→ **Exercise instructions**
Every record below is to be retyped exactly, with any pictures left out.

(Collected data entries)
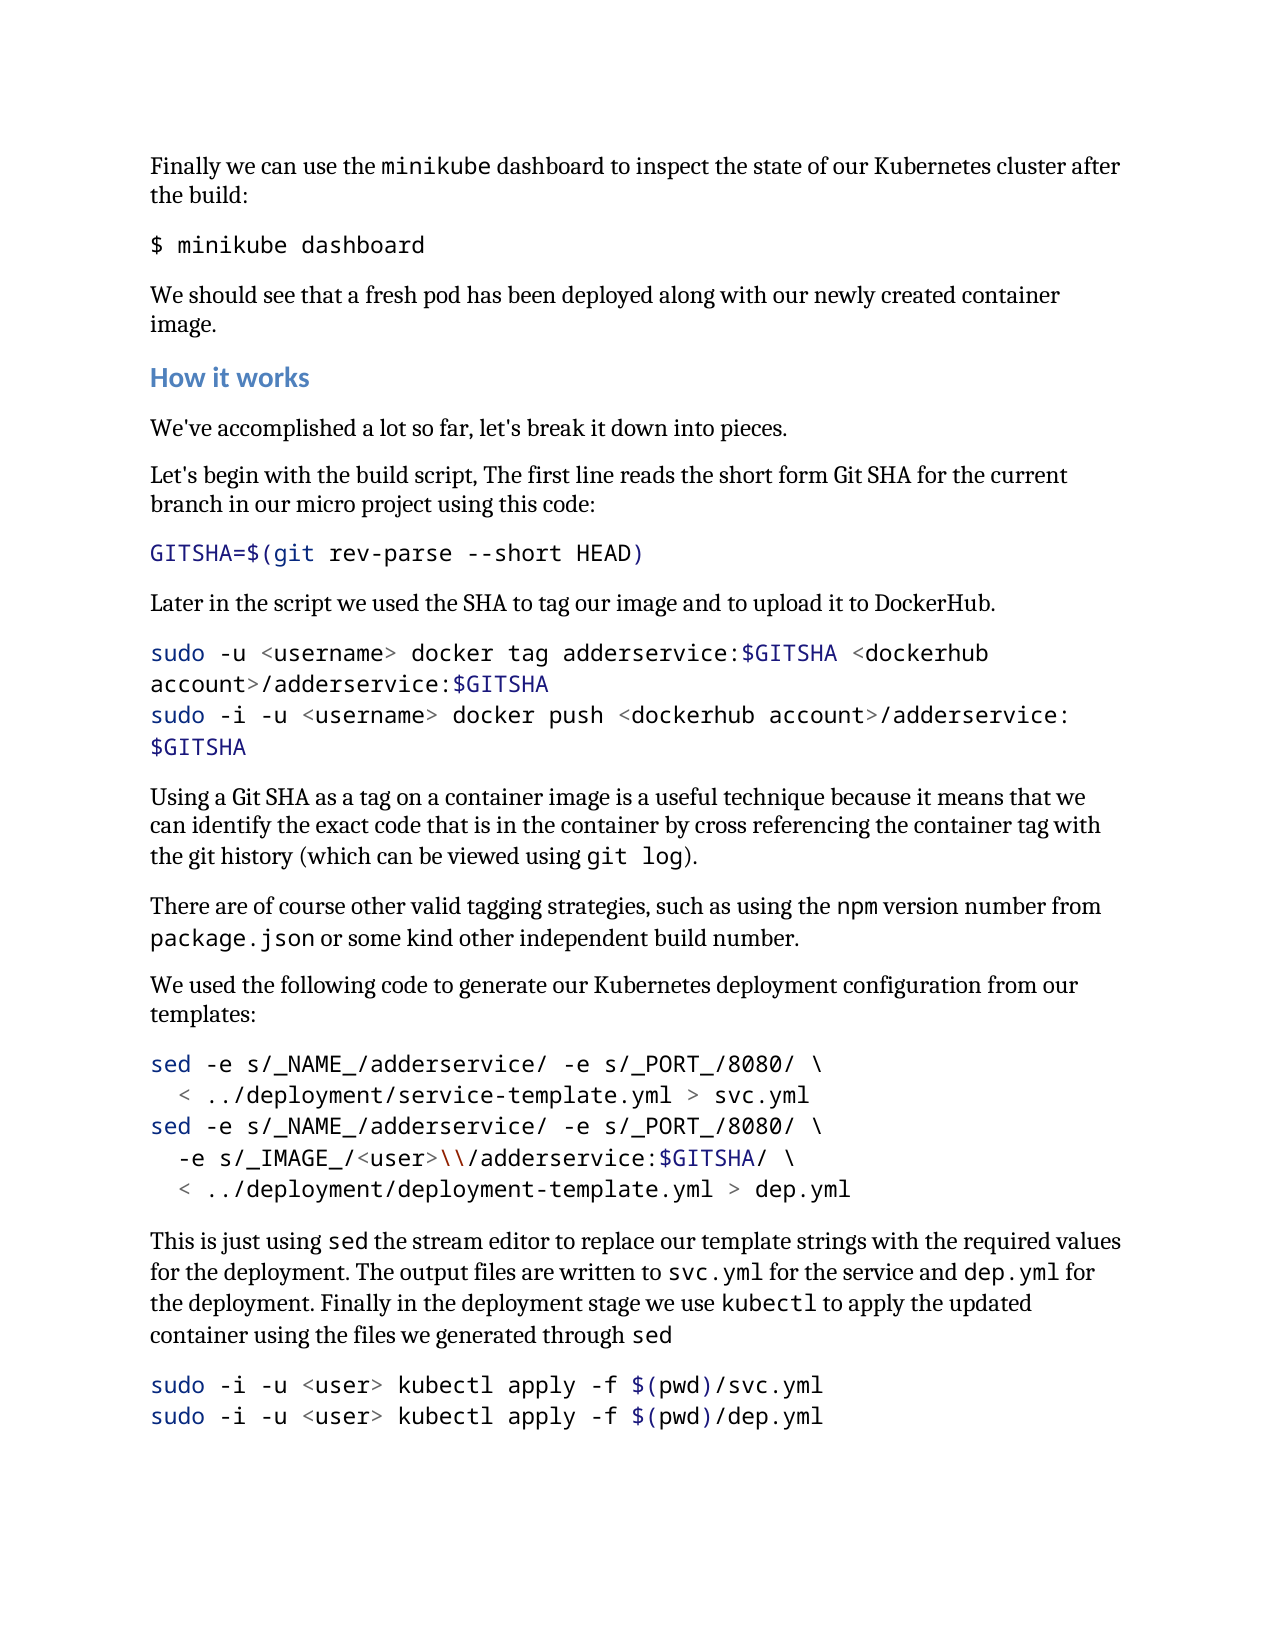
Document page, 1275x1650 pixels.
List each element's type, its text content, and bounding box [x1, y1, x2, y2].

text We should see that a fresh pod has been deployed along with our newly created container image. [150, 281, 1125, 338]
text There are of course other valid tagging strategies, such as using the npm version number from package.json or some kind other independent build number. [150, 890, 1125, 953]
text sudo -i -u <user> kubectl apply -f $(pwd)/svc.yml sudo -i -u <user> kubectl apply -f $(pwd)/dep.yml [150, 1368, 1125, 1431]
text sudo -u <username> docker tag adderservice:$GITSHA <dockerhub account>/adderservice:$GITSHA sudo -i -u <username> docker push <dockerhub account>/adderservice:$GITSHA [150, 637, 1125, 762]
text GITSHA=$(git rev-parse --short HEAD) [150, 537, 1125, 568]
text We've accomplished a lot so far, let's break it down into pieces. [150, 413, 1125, 442]
text sed -e s/_NAME_/adderservice/ -e s/_PORT_/8080/ \ < ../deployment/service-template.yml > svc.yml sed -e s/_NAME_/adderservice/ -e s/_PORT_/8080/ \ -e s/_IMAGE_/<user>\\/adderservice:$GITSHA/ \ < ../deployment/deployment-template.yml > dep.yml [150, 1048, 1125, 1204]
text This is just using sed the stream editor to replace our template strings with the required values for the deployment. The output files are written to svc.yml for the service and dep.yml for the deployment. Finally in the deployment stage we use kubectl to apply the updated container using the files we generated through sed [150, 1225, 1125, 1350]
text Finally we can use the minikube dashboard to inspect the state of our Kubernetes cluster after the build: [150, 150, 1125, 210]
text Later in the script we used the SHA to tag our image and to upload it to DockerHub. [150, 589, 1125, 618]
subtitle How it works [150, 359, 1125, 395]
text We used the following code to generate our Kubernetes deployment configuration from our templates: [150, 971, 1125, 1029]
text $ minikube dashboard [150, 229, 1125, 260]
text Let's begin with the build script, The first line reads the short form Git SHA for the current branch in our micro project using this code: [150, 461, 1125, 518]
text Using a Git SHA as a tag on a container image is a useful technique because it means that we can identify the exact code that is in the container by cross referencing the container tag with the git history (which can be viewed using git log). [150, 783, 1125, 871]
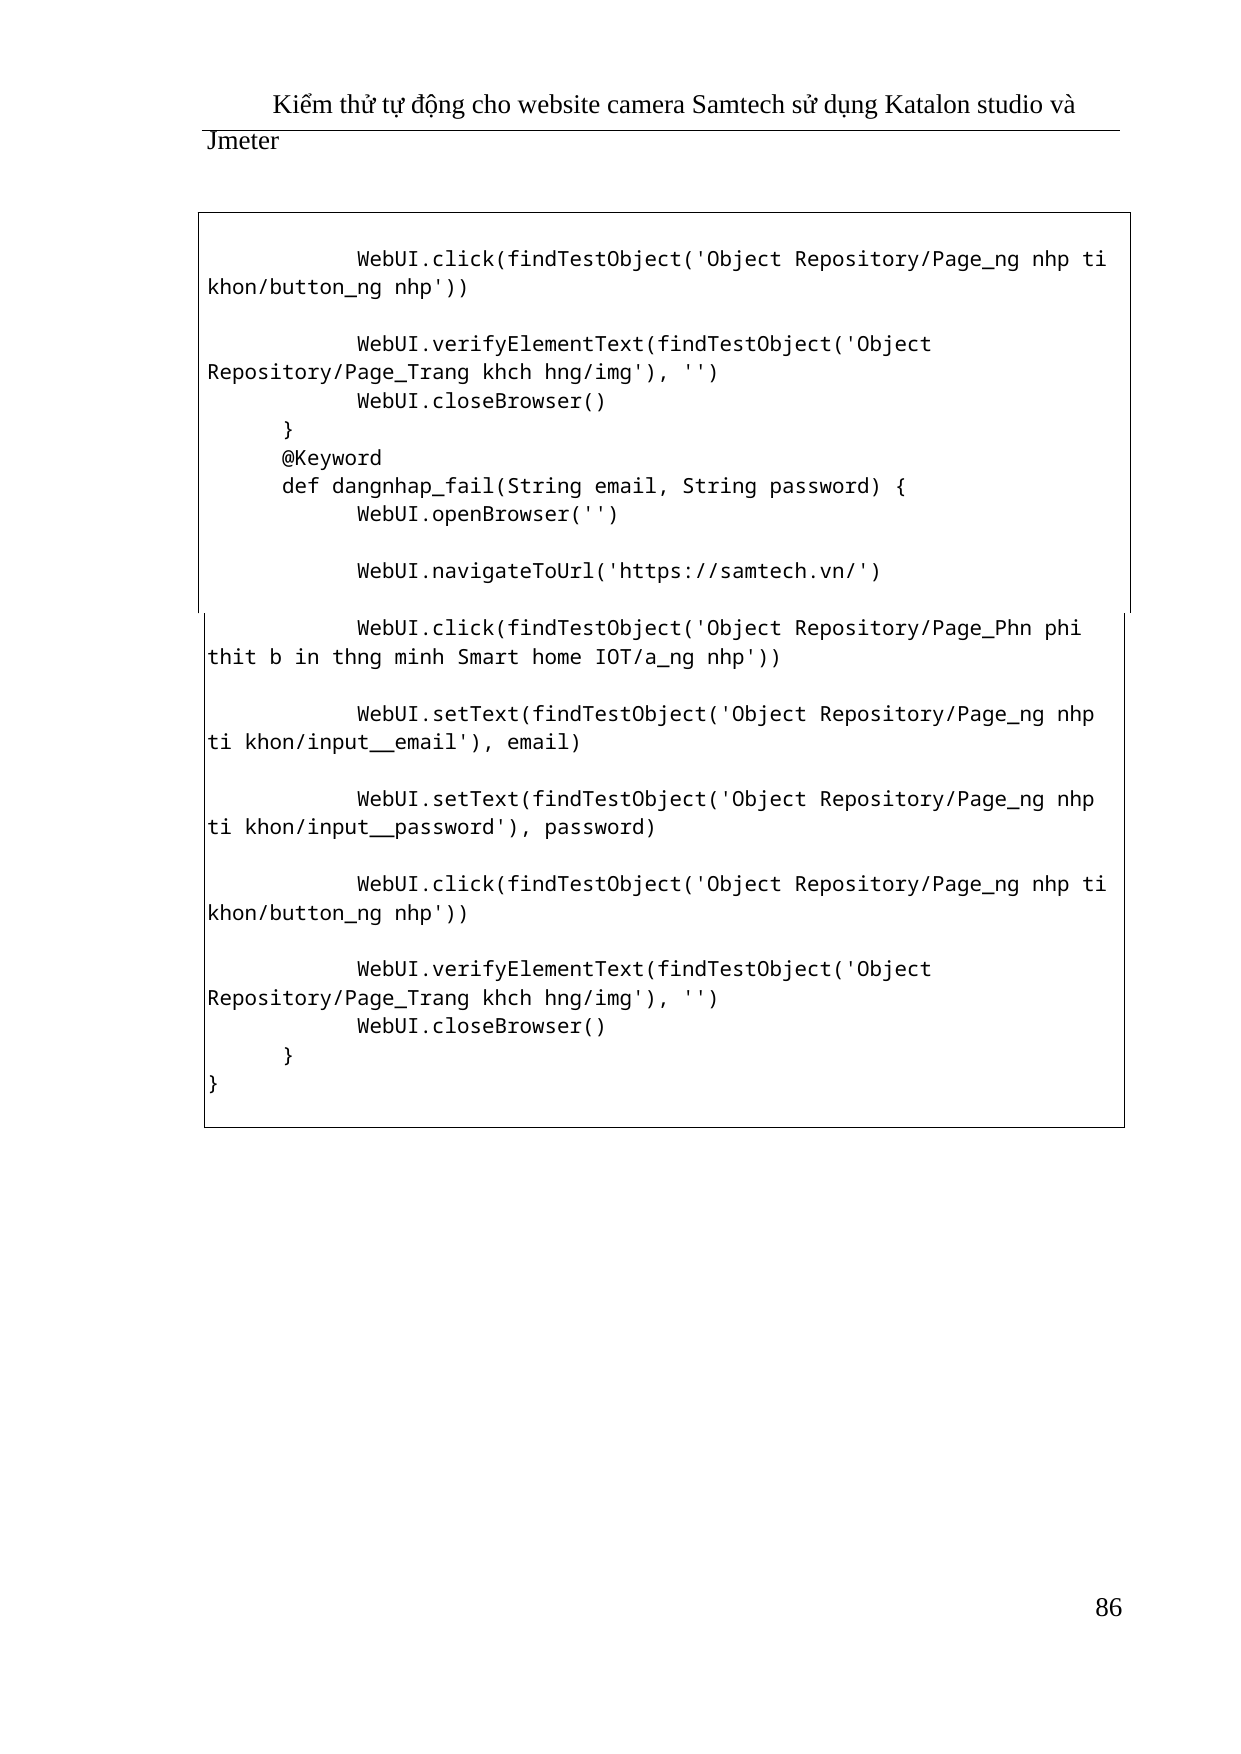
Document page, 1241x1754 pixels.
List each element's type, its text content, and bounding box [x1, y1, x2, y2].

→ **Answer to this problem**
Document page, 1275x1650 pixels.
List each element's type, its text content, and bounding box [x1, y1, x2, y2].

text We should see that a fresh pod has been deployed along with our newly created container image. [150, 281, 1125, 338]
text There are of course other valid tagging strategies, such as using the npm version number from package.json or some kind other independent build number. [150, 890, 1125, 953]
text sudo -i -u <user> kubectl apply -f $(pwd)/svc.yml sudo -i -u <user> kubectl apply -f $(pwd)/dep.yml [150, 1368, 1125, 1431]
text sudo -u <username> docker tag adderservice:$GITSHA <dockerhub account>/adderservice:$GITSHA sudo -i -u <username> docker push <dockerhub account>/adderservice:$GITSHA [150, 637, 1125, 762]
text GITSHA=$(git rev-parse --short HEAD) [150, 537, 1125, 568]
text We've accomplished a lot so far, let's break it down into pieces. [150, 413, 1125, 442]
text sed -e s/_NAME_/adderservice/ -e s/_PORT_/8080/ \ < ../deployment/service-template.yml > svc.yml sed -e s/_NAME_/adderservice/ -e s/_PORT_/8080/ \ -e s/_IMAGE_/<user>\\/adderservice:$GITSHA/ \ < ../deployment/deployment-template.yml > dep.yml [150, 1048, 1125, 1204]
text This is just using sed the stream editor to replace our template strings with the required values for the deployment. The output files are written to svc.yml for the service and dep.yml for the deployment. Finally in the deployment stage we use kubectl to apply the updated container using the files we generated through sed [150, 1225, 1125, 1350]
text Finally we can use the minikube dashboard to inspect the state of our Kubernetes cluster after the build: [150, 150, 1125, 210]
text Later in the script we used the SHA to tag our image and to upload it to DockerHub. [150, 589, 1125, 618]
subtitle How it works [150, 359, 1125, 395]
text We used the following code to generate our Kubernetes deployment configuration from our templates: [150, 971, 1125, 1029]
text $ minikube dashboard [150, 229, 1125, 260]
text Let's begin with the build script, The first line reads the short form Git SHA for the current branch in our micro project using this code: [150, 461, 1125, 518]
text Using a Git SHA as a tag on a container image is a useful technique because it means that we can identify the exact code that is in the container by cross referencing the container tag with the git history (which can be viewed using git log). [150, 783, 1125, 871]
Document page, 1241x1754 pixels.
List each element's type, its text content, and bounding box [x1, y1, x2, y2].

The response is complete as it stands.